Science has the answer. Brainwaves: The Signatures of Your Mind Let’s briefly look at the science. Your brain consists of 100 billion brain cells, and each of those cells talk to each other using little spikes of electricity. The overall pattern of this activity can be measured using an electroencephalography (EEG) machine. This overall pattern is represented as a “frequency”, and that frequency can be thought of as a signature for your state of mind.

We have different names for each frequency range: beta, delta, and alpha, for example. Right now, you’re alert and conscious, and so you’re most likely operating in the beta range of 12-30 Hz. (Hertz, meaning cycles per second.) When you’re asleep at night, you’re in the delta range of 0-4Hz. We also know the exact meditation ‘signature’ frequencies too.

By observing Zen monks in practice, we can see that the more advanced the meditation, the deeper the brainwave frequencies, while you remain awake and conscious.

So: The more advanced the meditation, the deeper the brainwave frequencies, and the greater the benefits in your life. The problem is that it can take years to train yourself to access those deeper states of meditation. You either find it too difficult to quieten your mind, or find yourself dropping off to sleep. And that’s where brainwave entrainment comes into play.

100 Years of Brainwave Entrainment Research Brainwave entrainment is an area of science that has been heavily researched over the past 100 years. And it provides the key to improving your meditation results, quicker than you ever thought possible.

Let’s consider how it works. Imagine striking a tuning fork, and holding another tuning fork next to it. What happens? The second tuning fork starts vibrating at the same frequency as the first. The same thing happens with the brain. It plays “follow the leader.” If you expose it to a particular frequency, the brain follows and copies that frequency.

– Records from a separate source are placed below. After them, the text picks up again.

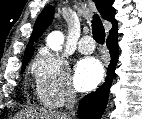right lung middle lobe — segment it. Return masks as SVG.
<instances>
[{"instance_id":"1","label":"right lung middle lobe","mask_w":142,"mask_h":119,"mask_svg":"<svg viewBox=\"0 0 142 119\" xmlns=\"http://www.w3.org/2000/svg\"><path fill=\"white\" fill-rule=\"evenodd\" d=\"M27 63H28V61H26V62L23 63V66H22V72L24 71V69H25Z\"/></svg>"}]
</instances>
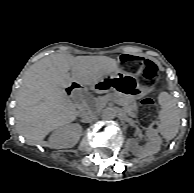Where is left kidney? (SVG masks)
<instances>
[{
    "mask_svg": "<svg viewBox=\"0 0 194 193\" xmlns=\"http://www.w3.org/2000/svg\"><path fill=\"white\" fill-rule=\"evenodd\" d=\"M146 135L149 138V142L144 147H140L134 139L128 141L130 150L135 156L145 157L153 155L160 150L162 140L157 131L154 129H148Z\"/></svg>",
    "mask_w": 194,
    "mask_h": 193,
    "instance_id": "1",
    "label": "left kidney"
}]
</instances>
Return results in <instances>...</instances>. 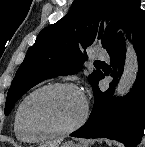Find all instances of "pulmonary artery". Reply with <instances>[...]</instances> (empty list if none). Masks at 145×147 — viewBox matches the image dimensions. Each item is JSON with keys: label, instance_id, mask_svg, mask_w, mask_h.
<instances>
[{"label": "pulmonary artery", "instance_id": "obj_1", "mask_svg": "<svg viewBox=\"0 0 145 147\" xmlns=\"http://www.w3.org/2000/svg\"><path fill=\"white\" fill-rule=\"evenodd\" d=\"M94 55L97 59H107L108 58L107 52H105L103 50H96L94 52Z\"/></svg>", "mask_w": 145, "mask_h": 147}]
</instances>
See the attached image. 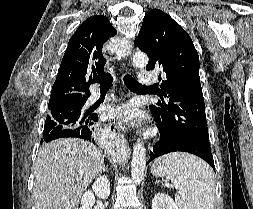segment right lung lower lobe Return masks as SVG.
<instances>
[{"label":"right lung lower lobe","mask_w":253,"mask_h":209,"mask_svg":"<svg viewBox=\"0 0 253 209\" xmlns=\"http://www.w3.org/2000/svg\"><path fill=\"white\" fill-rule=\"evenodd\" d=\"M97 121H98L97 116H93L91 117L87 125H82L75 128L63 129L54 133H50V132L48 134L45 133L43 136V139L41 140V144L43 142H49L51 140L64 138V137H76V138L85 139V140L95 143L94 140H95L96 133L94 131V126Z\"/></svg>","instance_id":"98d812e1"}]
</instances>
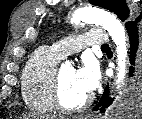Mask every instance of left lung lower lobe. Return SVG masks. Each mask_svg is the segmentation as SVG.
I'll return each instance as SVG.
<instances>
[{"label":"left lung lower lobe","instance_id":"obj_1","mask_svg":"<svg viewBox=\"0 0 142 119\" xmlns=\"http://www.w3.org/2000/svg\"><path fill=\"white\" fill-rule=\"evenodd\" d=\"M142 13L133 20L125 24L129 40H130V76L132 77L131 88L127 97L130 107L139 105L142 101V25L140 23ZM108 86L100 99L99 105L95 110L101 106V112L112 104V99L108 97Z\"/></svg>","mask_w":142,"mask_h":119}]
</instances>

This is a phenomenon in science known as brainwave entrainment. Now, this is where it all gets really clever. Remember, we know the frequencies associated with super-deep meditation. And we know that the brain follows frequencies when exposed to them. So, we create a form of stimulation that incorporates those frequencies, and expose it to the brain.

Typically this is done through a simple audio file (such as an MP3), using isochronic tones or binaural beats to deliver the frequency. By listening to this audio file, the brain quickly copies the frequency, and takes you down into a deep state of meditation – effortlessly. No struggling. No difficulty quietening your thoughts. Just speedy access to those deeper states of consciousness, on-demand.

By listening, you get the immediate benefit of enhanced relaxation, and the dissolution of stress, anxiety and worry. Over time, the greater benefits become clear: sharper brain power, improved focus, decreased insomnia, enhanced creativity, dozens of huge health benefits, and more. And all because of a simple MP3!

Using the Ultimate Brain Hack Brainwave entrainment isn’t a myth. It’s an area of science that can help dramatically improve your life. In fact, we estimate that it can save you 70,000 hours of meditative practice over the course of your lifetime.

So, do your research. Find a brainwave meditation program with a good reputation, and give it a month to see how it enhances your life. Or learn more about the science, and try to create your own. For me, without a doubt, brainwave entrainment is perhaps the ultimate brain hack. It can save you 70,000 hours and improve your life in ways you’d never imagine. And now you know more about it, maybe it’s time to try it out for yourself.